From "Mukkabaaz" soundtrack , song sung by Sukhwinder Singh
Mukkabaaz's leading man Vineet Kumar Singh calls his father incompetent and good for nothing in the film. He balks at his father's plateaued career when he makes fun of his trophy which he won at a zonal level boxing tournament. This unsavoury duel is at the centre of Mukkabaaz which chronicles the state of India's sports in small towns.
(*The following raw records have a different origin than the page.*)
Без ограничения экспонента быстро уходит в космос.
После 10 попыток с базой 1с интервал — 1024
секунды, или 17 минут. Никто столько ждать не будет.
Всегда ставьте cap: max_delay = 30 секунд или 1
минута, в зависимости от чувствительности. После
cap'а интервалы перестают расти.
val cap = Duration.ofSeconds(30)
The "Mendhak" and his rise
This film is not only about the romance, the action or victory of an underdog but the journey of a "Mendhak" (frog in Hindi) who is trying to jump over other "Mendhaks" in a cookie jar of sorts. I mean just look at the state of his life, he grows up in the lower end of the food chain in a rural town where he has to do ass licking of a once hot boxer turned local goon. Essentially his boxing is not the merit here but other activities. He lands up for a dame who is mute and can't express but is "ultra choosy" about the kind of man she wants. Life becomes a challenge for the fiesty Vineet as he takes on the local strongman Jimmy Shergill in a duel of sorts as he struggles to break the shackles to reach to the state level boxing competition in Uttar Pradesh
The Rocky Balboa Connection
Mukkabaaz in some ways reminds you of Rocky Balboa and his struggles with the society at large. Balboa coming in as a underdog from the projects townships of Philadelphia to win glory against all the odds. It is interesting to note that both Vineet and Rocky see themselves as reformers of sorts as they try to compete on the national and local level. The most fascinating part of Kashyap's writing is that he exposes the multi layered caste based population of Uttar Pradesh where money is hard to come by for the common folk and sports is not considered as a means of making a livelihood.
The state of boxing too is not rosy either with unknown brands pitching in as "sponsors" of the sport in the movie. On this backdrop Kashyap weaves a narrative of how it feels to earn basic rights in a society drenched in casteism. Dirty jails, dirty academies, corrupt and paunch bearing sports officials and widespread mental lethargy is what Vineet encounters.
The whole idea is that sports despite its over arching bosses and politics has the capacity to create heroes. Vineet's struggle is quite reminiscent of the "Mendhak in a cookie jar" theory. He has to hit Mukkas( punches) to his challenges. One of the major points to be pondered over the film is that family struggles in low income groups are not less dramatic as compared to family feuds of large business houses.
Ravi Kishan who plays the out of work coach for Vineet is a very interesting tool planted by Kashyap in the movie to create a parallel storyline. Kishan is actually a low caste fellow who himself was a failed boxer. In my view he is the one who pushes "The Mendhak" out of the cookie Jar as he trains Vineet about boxing. A favorite scene of mine is when Kishan explains Vineet about the difference between a "MUKKABAAZ" and a "Mukkebaaz"....
Usually the boxer movies talk about the personal and emotional journey to rise from the ashes. Mukkabaaz however exposes the malaise in the Indian sports federations. It also exposes the deep rooted caste system in the evolution of boxing as a sport. In a scene actor Jimmy Shergill asks Vineet to drink his urine if he wants to compete.
Actress Zoya Hussain looks stunning in the film as a mute. It actually reminded me of Sally Hawkins in "The Shape Of Water". She is mute and is vehemently suppressed by her Uncle who is actually Jimmy
Shergill and gets slapped regularly by him. Despite these depressive parts of her daily life, she comes out as an outgoing and demanding girl which is rare in Hindi movies. Hussain looks unapologetically sexy despite her condition and becomes the motivation of sorts for Vineet. In a way, Zoya is also a "Mendhak" who is trying to come up in life despite the suppressive world she lives in. It is this similarity which makes the story palatable.
"Mukkabaaz" fails to deliver beyond a point as the caste system narrative overpowers the journey of Vineet. Kashyap spends too much time on exposing this, so much so that it hampers the story telling.
Go and watch this movie for "The Mendhaks" and their world. You will love it then!